Govt to Establish Criminal Punishments to Protect Whistleblowers; Will Penalize their Dismissal and Unfair Treatment by Organizations and Individuals

The building that houses the Consumer Affairs Agency, Chiyoda Ward, Tokyo, is seen in 2021.
2:00 JST, December 25, 2024
The government plans to submit a bill to revise the Whistleblower Protection Law to the next ordinary Diet session, to be convened in January, to impose criminal punishments on corporations and other entities that mistreat whistleblowers by dismissing them or through other means.
Officials concluded it was necessary to enhance the law in light of the case of a prefectural senior official who was given a three-month suspension after accusing of the governor of wrongdoing.
Criminal punishment is expected to be imposed on organizations and individuals that violate the law. The degree of that punishment will be finalized going forward. The Whistleblower Protection Law already prohibits mistreating people for whistleblowing, but there have been no penal provisions against violations.
Dismissing and taking disciplinary measures against whistleblowers are expected to be subjected to criminal punishment as forms of mistreatment. But the government does not plan to cover personnel relocations and harassment under this law, because it is expected to be difficult to objectively determine their causal connection with whistleblowing.
The Whistleblower Protection Law already obliges companies and other entities with more than 300 employees to set up an internal consultation center for whistleblowing and assign personnel to respond to reports from whistleblowers. The government also plans to introduce criminal penalties for failure to meet these obligations.

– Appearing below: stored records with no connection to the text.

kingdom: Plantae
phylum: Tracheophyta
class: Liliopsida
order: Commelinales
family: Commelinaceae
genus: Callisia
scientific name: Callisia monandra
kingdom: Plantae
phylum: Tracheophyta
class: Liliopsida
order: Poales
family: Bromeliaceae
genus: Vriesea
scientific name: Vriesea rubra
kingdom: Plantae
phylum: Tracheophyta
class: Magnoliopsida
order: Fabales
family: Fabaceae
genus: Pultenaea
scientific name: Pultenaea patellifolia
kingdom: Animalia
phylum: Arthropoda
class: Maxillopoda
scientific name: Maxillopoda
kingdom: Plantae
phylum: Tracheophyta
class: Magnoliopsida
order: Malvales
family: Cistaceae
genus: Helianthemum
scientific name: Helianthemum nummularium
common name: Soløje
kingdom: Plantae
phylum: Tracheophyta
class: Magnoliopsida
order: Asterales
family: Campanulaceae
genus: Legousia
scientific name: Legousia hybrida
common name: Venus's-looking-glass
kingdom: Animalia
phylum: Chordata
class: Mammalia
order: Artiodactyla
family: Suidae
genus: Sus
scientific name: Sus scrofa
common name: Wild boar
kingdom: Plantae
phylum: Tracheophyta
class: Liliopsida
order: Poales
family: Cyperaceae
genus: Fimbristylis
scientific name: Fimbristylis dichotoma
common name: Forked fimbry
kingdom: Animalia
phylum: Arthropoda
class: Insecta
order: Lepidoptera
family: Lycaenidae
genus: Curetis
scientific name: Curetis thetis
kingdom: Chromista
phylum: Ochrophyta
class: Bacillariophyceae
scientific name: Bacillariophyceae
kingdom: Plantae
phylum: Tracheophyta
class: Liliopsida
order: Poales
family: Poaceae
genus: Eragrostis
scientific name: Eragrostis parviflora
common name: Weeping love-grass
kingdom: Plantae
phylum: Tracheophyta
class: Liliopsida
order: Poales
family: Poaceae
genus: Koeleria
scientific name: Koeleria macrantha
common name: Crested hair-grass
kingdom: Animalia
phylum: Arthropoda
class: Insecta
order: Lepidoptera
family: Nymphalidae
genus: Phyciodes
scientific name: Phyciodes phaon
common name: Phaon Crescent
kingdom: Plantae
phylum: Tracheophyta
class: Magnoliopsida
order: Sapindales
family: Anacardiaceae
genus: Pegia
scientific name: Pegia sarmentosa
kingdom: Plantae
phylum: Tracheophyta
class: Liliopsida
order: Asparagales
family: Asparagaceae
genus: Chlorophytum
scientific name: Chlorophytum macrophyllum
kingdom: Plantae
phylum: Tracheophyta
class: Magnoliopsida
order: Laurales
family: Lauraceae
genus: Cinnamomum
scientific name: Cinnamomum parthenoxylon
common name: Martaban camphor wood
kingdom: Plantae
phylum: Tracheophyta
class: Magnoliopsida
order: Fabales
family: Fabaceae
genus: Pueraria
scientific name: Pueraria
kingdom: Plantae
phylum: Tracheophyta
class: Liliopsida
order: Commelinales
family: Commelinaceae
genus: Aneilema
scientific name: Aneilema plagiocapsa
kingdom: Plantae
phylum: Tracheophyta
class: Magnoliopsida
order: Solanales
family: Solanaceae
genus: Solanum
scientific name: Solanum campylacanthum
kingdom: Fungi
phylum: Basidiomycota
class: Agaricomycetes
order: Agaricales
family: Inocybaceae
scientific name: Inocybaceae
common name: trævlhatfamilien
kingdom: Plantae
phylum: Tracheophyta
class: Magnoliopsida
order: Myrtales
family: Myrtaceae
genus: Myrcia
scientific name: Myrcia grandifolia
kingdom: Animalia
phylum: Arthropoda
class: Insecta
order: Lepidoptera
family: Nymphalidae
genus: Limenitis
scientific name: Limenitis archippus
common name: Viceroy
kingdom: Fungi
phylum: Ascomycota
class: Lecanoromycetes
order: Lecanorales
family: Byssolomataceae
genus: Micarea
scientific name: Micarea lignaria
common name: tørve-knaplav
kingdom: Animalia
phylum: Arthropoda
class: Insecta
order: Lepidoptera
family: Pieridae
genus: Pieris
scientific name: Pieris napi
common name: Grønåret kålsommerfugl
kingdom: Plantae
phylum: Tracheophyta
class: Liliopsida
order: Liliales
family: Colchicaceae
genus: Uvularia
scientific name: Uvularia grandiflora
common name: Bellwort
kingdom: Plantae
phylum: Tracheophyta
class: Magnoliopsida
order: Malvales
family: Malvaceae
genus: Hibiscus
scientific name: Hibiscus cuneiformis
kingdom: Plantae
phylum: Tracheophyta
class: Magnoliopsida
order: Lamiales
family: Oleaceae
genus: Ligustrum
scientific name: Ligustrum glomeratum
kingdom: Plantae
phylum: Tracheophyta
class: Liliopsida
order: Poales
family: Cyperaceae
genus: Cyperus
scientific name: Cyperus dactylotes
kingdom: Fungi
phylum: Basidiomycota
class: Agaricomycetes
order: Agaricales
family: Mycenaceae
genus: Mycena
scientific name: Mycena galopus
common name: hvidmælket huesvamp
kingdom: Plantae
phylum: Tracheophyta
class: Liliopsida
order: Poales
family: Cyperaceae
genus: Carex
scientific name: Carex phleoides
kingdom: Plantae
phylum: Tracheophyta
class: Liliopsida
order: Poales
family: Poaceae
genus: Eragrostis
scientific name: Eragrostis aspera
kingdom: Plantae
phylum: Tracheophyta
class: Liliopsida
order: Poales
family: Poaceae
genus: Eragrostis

The government also plans to introduce new clauses that ban trying to figure out a whistleblower’s identity and trying to obstruct whistleblowing, such as by making employees promise not to blow the whistle when they sign an employment contract.
According to a 2023 questionnaire by the Consumer Affairs Agency, 17.2% of whistleblowers said they regretted having made their reports, citing such reasons as they were mistreated or their colleagues found out that they were a whistleblower.
In the case of Hyogo Gov. Motohiko Saito, who was accused of using his power to harass prefectural government officials, the prefectural government identified the whistleblower, who was then a senior government official, and handed him a three-month disciplinary suspension. It was pointed out that the prefectural government’s acts violated the Whistleblower Protection Law, which prohibits any mistreatment of whistleblowers due to their whistleblowing.
In the case of major used car dealer Bigmotor Co., whose operations were taken over by a new company after revelations of fraudulent insurance claims by the original management, it came to light that the company failed to have a whistleblowing system.
A Consumer Affairs Agency panel tasked with discussing systems to protect whistleblowers plans to compile a report by the end of this year. The report by the panel, which is headed by University of Tokyo Prof. Ryuji Yamamoto, is expected to point to the need to incorporate criminal penalties into the law. The government will make preparations to revise the law in line with the report’s findings.
The government hopes to adopt the revision bill at a Cabinet meeting in February and submit it to the ordinary Diet session.